[What to produce] Your job is to return every line in the data holding the string "Hosting".

Page-level text extractions:

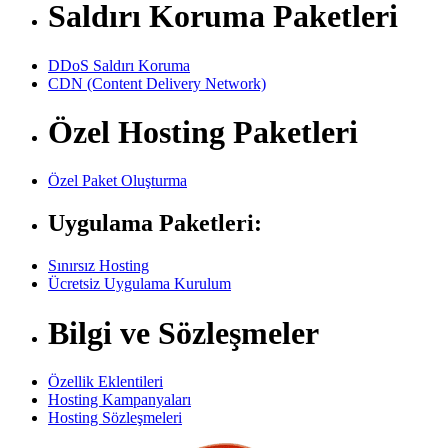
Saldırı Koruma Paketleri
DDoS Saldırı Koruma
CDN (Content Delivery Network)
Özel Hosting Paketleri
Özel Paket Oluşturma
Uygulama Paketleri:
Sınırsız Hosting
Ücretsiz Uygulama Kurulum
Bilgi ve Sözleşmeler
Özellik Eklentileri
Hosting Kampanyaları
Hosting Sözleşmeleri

[Exercise response]
Özel Hosting Paketleri
Sınırsız Hosting
Hosting Kampanyaları
Hosting Sözleşmeleri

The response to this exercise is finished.